In order that the rights of all members of the society may be maintained and promoted, we support innovative bargaining procedures that include representatives of the public interest in negotiation and settlement of labor-management contracts, including some that may lead to forms of judicial resolution of issues. We reject the use of violence by either party during collective bargaining or any Labor/management disagreement. We likewise reject the permanent replacement of a worker who engages in a lawful strike.”
(Paragraph 163. IV.B of the 2016 United Methodist Book of Discipline)
I am proud that the history of Methodism has long encouraged collective bargaining and worker’s rights. My own grandmother, born in 1885, was a victim of child labor practices. She had to quit school at the age of 8 and work in a cotton mill in Savage, Maryland, for pennies a day. Our social justice interest in protecting workers had something to do with the change in these child labor laws.

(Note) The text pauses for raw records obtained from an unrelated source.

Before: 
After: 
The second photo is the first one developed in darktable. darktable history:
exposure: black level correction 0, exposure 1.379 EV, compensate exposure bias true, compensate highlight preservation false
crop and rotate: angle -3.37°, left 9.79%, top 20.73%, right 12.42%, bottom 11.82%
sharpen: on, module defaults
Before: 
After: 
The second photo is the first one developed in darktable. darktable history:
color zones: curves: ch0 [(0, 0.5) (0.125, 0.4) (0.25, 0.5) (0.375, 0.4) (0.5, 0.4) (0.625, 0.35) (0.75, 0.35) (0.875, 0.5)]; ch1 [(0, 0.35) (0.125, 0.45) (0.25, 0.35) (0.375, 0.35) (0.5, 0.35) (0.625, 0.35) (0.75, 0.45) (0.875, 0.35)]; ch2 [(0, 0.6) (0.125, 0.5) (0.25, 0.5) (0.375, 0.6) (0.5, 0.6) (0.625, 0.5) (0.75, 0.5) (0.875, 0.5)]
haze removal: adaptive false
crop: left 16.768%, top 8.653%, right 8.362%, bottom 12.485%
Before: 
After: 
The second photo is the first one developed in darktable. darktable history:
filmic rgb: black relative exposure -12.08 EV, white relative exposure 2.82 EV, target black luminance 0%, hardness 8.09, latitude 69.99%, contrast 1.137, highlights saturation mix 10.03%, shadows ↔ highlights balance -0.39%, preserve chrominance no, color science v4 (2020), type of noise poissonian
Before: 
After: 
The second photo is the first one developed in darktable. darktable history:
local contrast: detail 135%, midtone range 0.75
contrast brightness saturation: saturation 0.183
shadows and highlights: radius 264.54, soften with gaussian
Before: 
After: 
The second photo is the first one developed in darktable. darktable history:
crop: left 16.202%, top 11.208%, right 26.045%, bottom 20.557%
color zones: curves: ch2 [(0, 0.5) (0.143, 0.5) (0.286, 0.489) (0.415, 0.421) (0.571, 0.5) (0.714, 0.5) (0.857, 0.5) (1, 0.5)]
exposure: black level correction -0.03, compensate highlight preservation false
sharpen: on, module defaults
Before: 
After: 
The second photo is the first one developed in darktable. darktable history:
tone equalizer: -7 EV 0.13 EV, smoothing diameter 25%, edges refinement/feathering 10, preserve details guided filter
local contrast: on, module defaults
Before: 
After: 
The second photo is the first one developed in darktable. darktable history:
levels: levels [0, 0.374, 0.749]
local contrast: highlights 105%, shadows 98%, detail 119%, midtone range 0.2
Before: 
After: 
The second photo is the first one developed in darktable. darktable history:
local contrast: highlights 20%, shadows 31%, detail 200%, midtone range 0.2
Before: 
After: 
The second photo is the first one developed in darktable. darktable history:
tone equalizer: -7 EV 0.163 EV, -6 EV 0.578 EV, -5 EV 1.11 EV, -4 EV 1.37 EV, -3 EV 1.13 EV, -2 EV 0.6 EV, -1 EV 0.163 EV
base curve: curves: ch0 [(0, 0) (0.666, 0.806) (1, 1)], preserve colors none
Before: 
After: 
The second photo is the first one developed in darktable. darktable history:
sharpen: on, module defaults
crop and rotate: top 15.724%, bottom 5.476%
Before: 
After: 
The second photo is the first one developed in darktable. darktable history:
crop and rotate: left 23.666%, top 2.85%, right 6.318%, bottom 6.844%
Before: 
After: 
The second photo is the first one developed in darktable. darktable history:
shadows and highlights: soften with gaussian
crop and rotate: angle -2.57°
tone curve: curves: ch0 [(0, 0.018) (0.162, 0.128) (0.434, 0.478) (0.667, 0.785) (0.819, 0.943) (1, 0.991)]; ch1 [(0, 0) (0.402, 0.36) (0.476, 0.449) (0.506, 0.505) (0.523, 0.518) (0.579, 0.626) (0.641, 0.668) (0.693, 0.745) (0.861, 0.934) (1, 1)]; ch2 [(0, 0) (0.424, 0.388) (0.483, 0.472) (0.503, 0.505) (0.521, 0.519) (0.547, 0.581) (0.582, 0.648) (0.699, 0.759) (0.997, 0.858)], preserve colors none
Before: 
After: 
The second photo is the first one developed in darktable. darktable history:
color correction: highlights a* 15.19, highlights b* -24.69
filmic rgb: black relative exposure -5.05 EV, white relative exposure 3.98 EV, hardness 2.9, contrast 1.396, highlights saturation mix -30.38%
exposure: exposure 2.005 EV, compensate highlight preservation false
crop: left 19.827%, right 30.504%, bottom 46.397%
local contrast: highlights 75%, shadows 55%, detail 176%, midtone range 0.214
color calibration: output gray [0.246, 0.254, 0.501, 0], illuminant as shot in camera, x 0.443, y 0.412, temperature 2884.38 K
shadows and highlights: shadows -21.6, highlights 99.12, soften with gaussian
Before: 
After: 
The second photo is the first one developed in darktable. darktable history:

In the history of Eastern PA there was a tragic labor dispute in the Lattimer Mines near Hazelton, PA on September 10, 1897. The history of the Lattimer Massacre recounts a coal miner’s strike in which 19 unarmed miners—mostly of Polish, Slovakian, Lithuanian and German backgrounds—were shot and killed by a county sheriff’s posse.
These miners were subject to harsh conditions in the mines and low pay. It was estimated that 32,000 miners had lost their lives in the late 19th century in these coal mines. By the fall of 1897 some companies were forcing their workers to lease their homes from the mailing company and to see only company doctors when injured.
The September 10 workers strike advocated for better working conditions and pay. After the massacre, the United Mine Workers had a large upsurge of members, and the union became powerful enough to win increases in wages and many safety improvements for the workers. Methodists applauded the labor union movement in that day.
Still today, we need to speak out when workers are not getting a living wage and when companies thrive on the backs of their workers who do not benefit fairly from profits. Safe working conditions, respect, time off and fair wages are important to everyone’s advantage.
As we celebrate the American worker this weekend, through Labor Day, September 4, we need to celebrate the God-given joy of meaningful work and know that all people—workers, management and society—benefit when human rights are guarded and economic justice is promoted.